▶ **Opdrachten**:
1. Leg in één tot drie zinnen uit waarom [appellant] volgens de tekst over de klachten over de quad omkeerde nadat hij de straat was uitgereden.
2. Schrijf de tekst over de klachten over de quad verder vanaf het punt waar die ophoudt.

▶ **Documentfragment**:
---*---

Nadien heeft [appellant] opnieuw geklaagd over het nog steeds niet hebben van een goed werkende quad. Bij emails van 25 september 2015 schrijft hij:
”Ik zie dat mij dif lock niet werkt. Verder doet mijn kentekenverlichting het niet”en
“Wat is er met de quad gebeurt. Hij trekt niet niet meer en gaat niet harder dan 25km/uur.”Bij email van 28 oktober 2015 schrijft hij:
“Als antwoord op je verzoek het volgende. Toen ik de quad terug heb gekregen ben ik de straat uitgereden en hierna weer omgekeerd. Reden was dat hij niet harder dan 25 km/uur ging. (..)”(prod. 7 inl. dagv.).
Bij brief van 19 juli 2016 (prod. 8 inl. dagv.) schrijft [appellant] aan [de vennootschap] :
“(..) Het is nu al geruime tijd geleden dat ik geprobeerd heb om contact met jullie te krijgen. Jullie zwijgen mij dood in alle talen. (...) Ik heb recht op herstel of vervanging van de quad. De quad voldoet, sinds dat hij bij mij in alle haast is afgeleverd na de “reparatie” nog altijd niet. Daarom geef ik jullie de kans om binnen drie weken jullie fouten te herstellen. Zo niet, dan ontbind ik de overeenkomst en wil ik al mijn geld terug”.

---*---

▶ **Datasetfragment**:

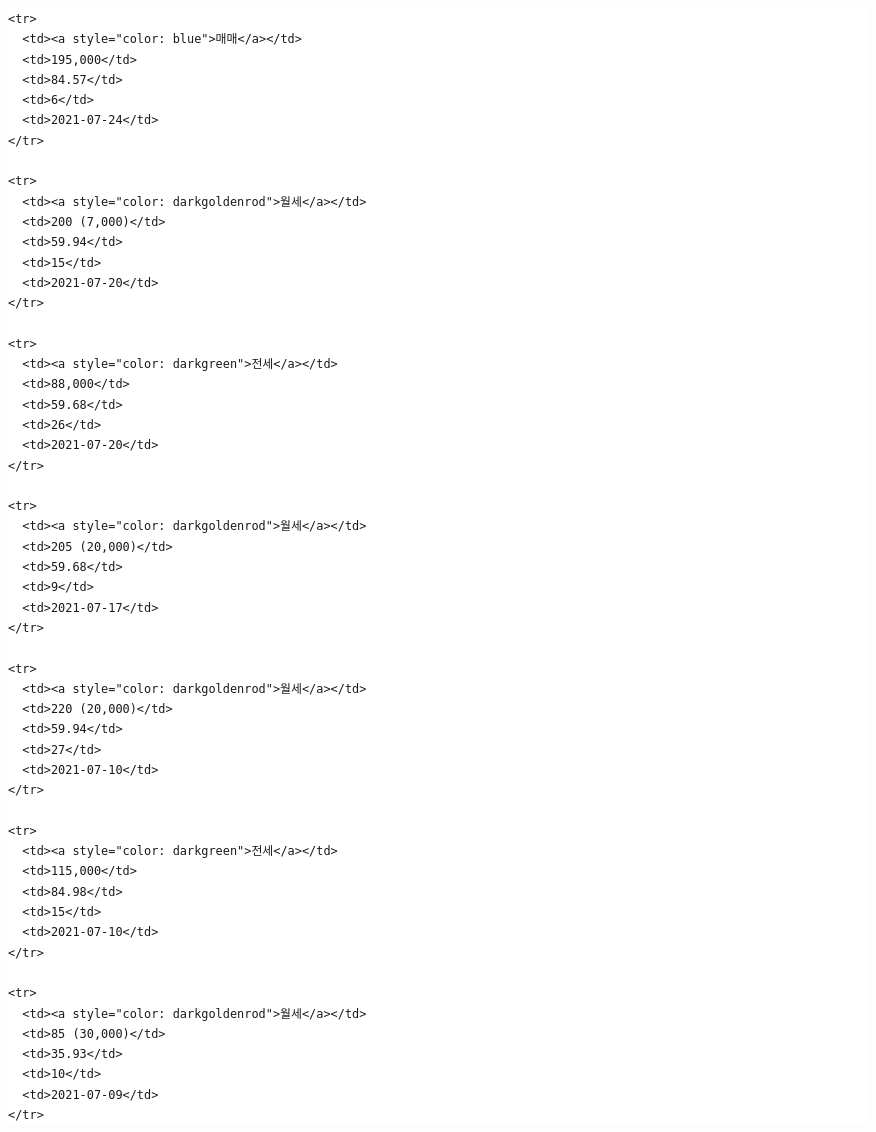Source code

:     <tr>
      <td><a style="color: blue">매매</a></td>
      <td>195,000</td>
      <td>84.57</td>
      <td>6</td>
      <td>2021-07-24</td>
    </tr>
      
    <tr>
      <td><a style="color: darkgoldenrod">월세</a></td>
      <td>200 (7,000)</td>
      <td>59.94</td>
      <td>15</td>
      <td>2021-07-20</td>
    </tr>
      
    <tr>
      <td><a style="color: darkgreen">전세</a></td>
      <td>88,000</td>
      <td>59.68</td>
      <td>26</td>
      <td>2021-07-20</td>
    </tr>
      
    <tr>
      <td><a style="color: darkgoldenrod">월세</a></td>
      <td>205 (20,000)</td>
      <td>59.68</td>
      <td>9</td>
      <td>2021-07-17</td>
    </tr>
      
    <tr>
      <td><a style="color: darkgoldenrod">월세</a></td>
      <td>220 (20,000)</td>
      <td>59.94</td>
      <td>27</td>
      <td>2021-07-10</td>
    </tr>
      
    <tr>
      <td><a style="color: darkgreen">전세</a></td>
      <td>115,000</td>
      <td>84.98</td>
      <td>15</td>
      <td>2021-07-10</td>
    </tr>
      
    <tr>
      <td><a style="color: darkgoldenrod">월세</a></td>
      <td>85 (30,000)</td>
      <td>35.93</td>
      <td>10</td>
      <td>2021-07-09</td>
    </tr>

---*---

▶ **Antwoorden**:
1. Hij keerde om omdat de quad, die hij net had teruggekregen, niet harder ging dan 25 km/uur. Dat schrijft hij in zijn e-mail van 28 oktober 2015.

2.
[de vennootschap] heeft aan voormelde sommatie geen gehoor gegeven. Bij brief van 21 juli 2016 (prod. 9 inl. dagv.) schrijft zij onder meer:
“(..) Op 24 september 2015 hebben wij uw quad bij u laten afleveren door de monteur, waarvoor u getekend heeft dat u de quad in goede orde en voor akkoord ontvangen heeft. (…) De quad is door ons volledig in orde gemaakt (..) Wij zijn van mening dat wij alles gedaan hebben wat van ons verwacht zou mogen worden, gezien het feit dat de garantie is komen te vervallen. Wat er na de levering van 24 september met de quad gebeurd is hebben wij geen zicht op. De quad is volledig werkend en rijdend aan u afgeleverd op 24 september 2015. (…)”
3.1.2.
[appellant] heeft [de vennootschap] hierop in rechte betrokken. [appellant] stelt dat de quad niet aan de overeenkomst beantwoordt. Hij beroept zich primair op ontbinding van de overeenkomst op de voet van art. 7:22 BW en subsidiair op de vernietigbaarheid van de koopovereenkomst op grond van dwaling. [appellant] heeft hieraan een vordering verbonden tot vergoeding door [de vennootschap] van de door hem geleden schade, bestaande uit het voor de quad betaalde bedrag van € 11.533,34 (bedragen onder 3.1 a + 3.1 d hiervoor) en een bedrag van € 5.522,92 wegens gederfd genot, te vermeerderen met de wettelijke rente over deze bedragen vanaf de dag der dagvaarding. [appellant] vorderde verder veroordeling van [de vennootschap] in de proceskosten.
3.1.3.
[de vennootschap] heeft de vordering van [appellant] gemotiveerd betwist.
3.1.4.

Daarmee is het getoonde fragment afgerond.